He noted, for example, that people disagreed on even the most fundamental ideas, such as the right to life, the death penalty and justice.

Why then bother to talk at length about such rights?

Mr Kausikan said that was because, since the end of the Cold War in the 1990s, Western powers touted human rights and democracy as if these were the panacea for the world's ills.

In fact, all they were doing was using these to try and influence nations, including countries like Singapore, to develop in ways that suited these powers' interests.

It was not uncommon for Western diplomats to threaten to otherwise withhold much-needed aid.

He also pointed out how Washington went from hailing embattled former Egyptian president Hosni Mubarak as their staunch ally to "unceremoniously abandoning" him within a week.

Noting that the United States also treated former Indonesian president Suharto in a similar way, he contrasted their fate against that of former Philippines president Ferdinand Marcos, whom the US gave safe passage to Hawaii when he fled his country in 1986.

The stark difference between how the US treated Mr Mubarak and Mr Suharto and how they helped Marcos showed the rest of the world how unreliable the US' commitment to human rights could be, said Mr Kausikan.

He added: "Democracy and human rights are not magical incantations that, when uttered, make all problems vanish.

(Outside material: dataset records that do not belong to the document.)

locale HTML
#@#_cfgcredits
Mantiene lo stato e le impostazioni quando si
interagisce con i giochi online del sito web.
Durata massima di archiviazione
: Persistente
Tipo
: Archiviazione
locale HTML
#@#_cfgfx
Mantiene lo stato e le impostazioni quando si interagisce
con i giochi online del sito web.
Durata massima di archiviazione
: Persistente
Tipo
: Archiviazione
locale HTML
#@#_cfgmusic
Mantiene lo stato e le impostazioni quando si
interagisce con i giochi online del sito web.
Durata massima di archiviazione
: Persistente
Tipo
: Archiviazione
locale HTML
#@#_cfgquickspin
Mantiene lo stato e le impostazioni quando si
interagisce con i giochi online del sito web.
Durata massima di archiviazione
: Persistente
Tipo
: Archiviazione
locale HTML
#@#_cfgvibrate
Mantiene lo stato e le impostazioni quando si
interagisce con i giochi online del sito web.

"They are important but contested and sometimes internally contradictory concepts that may create new problems even if they solve others."







Bilahari Kausikan on...

CONTESTED CONCEPTS

Although the idea that humans have rights of some sort has won general acceptance, most specific rights are still essentially contested concepts where superficial agreement, sometimes no more than agreement over vocabulary, masks deep conflicts over interpretation and implementation.

This is true even with something as basic as the right to life where there is fundamental and visceral disagreement over capital punishment, mandated by syariah, and abortion which some Christians equate with murder. If life itself can be disputed, how much real agreement over the ever-expanding range of other ideas claimed as rights can we realistically expect?


WHAT ARTISTS OF CHARLIE HEBDO MAGAZINE AND THEIR KILLERS HAD IN COMMON

After the terrorist attack on Charlie Hebdo in Paris, it struck me that there was a similarity in the modes of thought of the terrorists and the cartoonists, not moral equivalence in their actions because there is clearly none, but a similarity of thought processes: Both held their values so absolutely that they thought it justified anything.

Murder is wrong. But is lampooning a religion right? The fact that the terrorists held a completely mistaken view of Islam is beside the point. The point is that they believed in it, believed in it as fervently as the cartoonists believed in freedom of expression.